DİSK'İN VERGİDE ADALET TALEBİNİ SAHİPLENİYORUZ

CHP hizmetin halk için yapılmasını savunan, zengine düşman olmayan ama onların adil vergilendirilmesini savunan ve en düşük gelir grubunun hakkını savunan bir partidir. Bu mücadelenin Türkiye'de en önemli bir tanesi de işçi sendikaları ve işçi sendikaları içinde kendi emekçileri için diğerlerinden ayrışan DİSK. DİSK Başkanı Arzu Çerkezoğlu var, İstanbul'dan kalktı Ankara'ya kadar yürüdü. DİSK emekçileri 'Vergide adalet' diyerek yürüdüler. Dediler vergide adalet olmadan ülkede sosyal barış olmaz, eşitlik olmaz demokrasi olmaz.

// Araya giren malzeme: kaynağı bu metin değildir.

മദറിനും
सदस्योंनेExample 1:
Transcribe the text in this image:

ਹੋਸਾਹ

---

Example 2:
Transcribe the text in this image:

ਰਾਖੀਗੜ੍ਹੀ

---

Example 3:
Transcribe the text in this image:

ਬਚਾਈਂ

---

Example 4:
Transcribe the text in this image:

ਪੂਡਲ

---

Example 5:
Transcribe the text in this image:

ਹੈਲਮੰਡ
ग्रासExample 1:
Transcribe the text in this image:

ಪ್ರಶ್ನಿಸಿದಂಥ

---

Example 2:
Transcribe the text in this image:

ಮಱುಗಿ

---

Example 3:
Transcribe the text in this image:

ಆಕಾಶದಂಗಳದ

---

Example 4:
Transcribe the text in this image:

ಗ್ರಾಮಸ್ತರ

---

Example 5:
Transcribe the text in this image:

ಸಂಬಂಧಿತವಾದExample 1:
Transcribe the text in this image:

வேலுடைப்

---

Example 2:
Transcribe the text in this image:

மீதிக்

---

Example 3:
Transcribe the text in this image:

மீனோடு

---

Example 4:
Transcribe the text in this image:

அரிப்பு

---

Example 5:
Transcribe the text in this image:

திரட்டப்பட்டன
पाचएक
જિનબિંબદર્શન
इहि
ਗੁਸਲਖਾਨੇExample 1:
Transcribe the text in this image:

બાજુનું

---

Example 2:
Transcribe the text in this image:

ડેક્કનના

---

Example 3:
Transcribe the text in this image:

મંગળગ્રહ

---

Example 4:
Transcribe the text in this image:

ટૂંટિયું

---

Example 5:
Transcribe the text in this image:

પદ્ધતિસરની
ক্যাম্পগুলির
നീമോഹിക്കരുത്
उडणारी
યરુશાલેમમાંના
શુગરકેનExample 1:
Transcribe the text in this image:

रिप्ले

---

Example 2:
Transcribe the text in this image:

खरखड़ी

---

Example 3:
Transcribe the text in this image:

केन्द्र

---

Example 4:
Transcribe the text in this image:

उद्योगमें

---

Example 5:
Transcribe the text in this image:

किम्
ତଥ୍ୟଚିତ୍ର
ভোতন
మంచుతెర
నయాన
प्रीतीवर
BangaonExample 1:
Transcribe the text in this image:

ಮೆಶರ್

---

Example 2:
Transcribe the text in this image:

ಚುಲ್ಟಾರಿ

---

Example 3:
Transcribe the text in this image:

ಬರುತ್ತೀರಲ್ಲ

Bugün asgari ücretten vergi alınmıyor ama asgari ücret vergi hesabına katılıyor yani maaşınızdaki asgari ücret kadar pay vergi dilimlerine katıldığı için emekçi ocak ayında aldığı maaşı belli vergi dilimleri başlayarak kaybediyor. Biz onların kanun tekliflerini Meclis'e sunduk. Bugün arkadaşlarımız bu konuda bir araştırma önergesinin oylanmasını ve kanun teklifine dönüşerek komisyonda kabul edilmesini takip edecekler. Biz DİSK'in bu talebini CHP'liler olarak sahipleniyoruz ve 'Vergide Adalet' diyoruz.

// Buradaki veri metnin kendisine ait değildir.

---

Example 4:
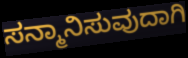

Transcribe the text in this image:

ಸನ್ಮಾನಿಸುವುದಾಗಿ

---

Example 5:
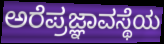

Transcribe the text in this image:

ಅರೆಪ್ರಜ್ಞಾವಸ್ಥೆಯ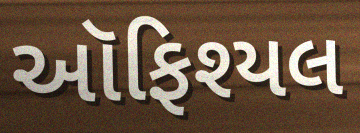
ઑફિશ્યલ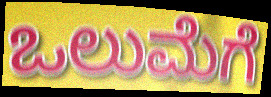
ಒಲುಮೆಗೆ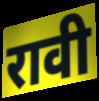
रावी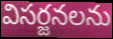
విసర్జనలనుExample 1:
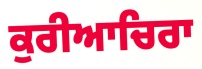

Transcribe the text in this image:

ਕੁਰੀਆਚਿਰਾ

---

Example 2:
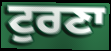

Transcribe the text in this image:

ਟੁਰਣਾ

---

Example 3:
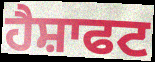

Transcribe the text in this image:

ਹੈਸ਼ਾਫਟ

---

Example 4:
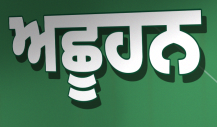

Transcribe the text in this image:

ਅਛੂਹਨ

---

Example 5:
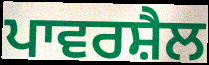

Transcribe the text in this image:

ਪਾਵਰਸ਼ੈਲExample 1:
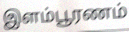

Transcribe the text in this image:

இளம்பூரணம்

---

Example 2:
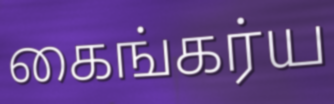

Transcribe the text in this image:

கைங்கர்ய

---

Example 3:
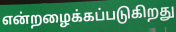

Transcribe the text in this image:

என்றழைக்கப்படுகிறது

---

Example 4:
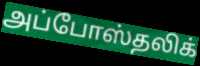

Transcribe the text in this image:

அப்போஸ்தலிக்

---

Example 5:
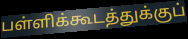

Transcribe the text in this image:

பள்ளிக்கூடத்துக்குப்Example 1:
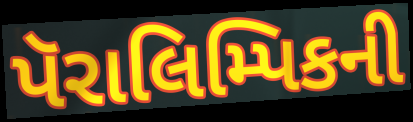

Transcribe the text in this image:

પૅરાલિમ્પિકની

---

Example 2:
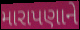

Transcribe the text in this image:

મારાપણાને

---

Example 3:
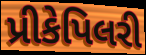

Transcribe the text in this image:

પ્રીકેપિલરી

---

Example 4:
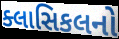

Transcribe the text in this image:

ક્લાસિકલનો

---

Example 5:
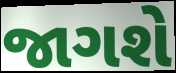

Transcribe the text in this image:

જાગશેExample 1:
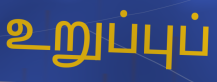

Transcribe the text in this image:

உறுப்புப்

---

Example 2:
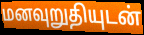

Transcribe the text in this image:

மனவுறுதியுடன்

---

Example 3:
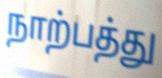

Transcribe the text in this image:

நாற்பத்து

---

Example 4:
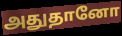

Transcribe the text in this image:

அதுதானோ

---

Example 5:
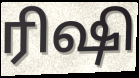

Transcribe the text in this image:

EY ERDOĞAN, ÇAY-SİMİT 11 BİN 250 LİRA TUTUYOR

Yola çıkarken dedi ki benim hesabım simit çay hesabı başkasına bakmam. O günlerde yaptığı simit çay hesabıyla verilen maaş bir 5 kişilik ailenin neredeyse gelirinin yarısını yutuyordu. Onu gösterdi simit dedi çay dedi hesap yaptı yazıklar olsun dedi oy istedi. Bugün Ankara'da bir tane simit 10 lira, hafta içi 15 yaptılar, seçime kadar yakarsın beni demiş 10 liraya geri aldılar. 1 Nisan'da yine 15 lira emin olun çünkü 15 yapıp da geri 12'ye indirmediler. 10 liraya Tayyip Bey'in sinirli telefonu emir yağdırmasıyla geri çektiler. 10 lirayı kabul edelim, çay da 15 lira toplam 25 lira. Bir öğünde 5 kişilik aile 125 liralık çay simit, 3 öğünde 375 lira. 30 günde 11 bin 250 lira. Tayyip Bey hesap yaparken çay-simit hesabı maaşın yüzde 60'ını yutuyor diye yazıklar olsun diyordu en düşük emekli maaşı 10 bin lira. Ey Recep Tayyip Erdoğan, diyordun ya rahmetli Ecevit'e sende hiç utanma yok mu, Ey Recep Tayyip Erdoğan, 11 bin 250 lira çay simit tutarken emekliye 10 bin lira veriyorsun sende hiç utanma yok mu.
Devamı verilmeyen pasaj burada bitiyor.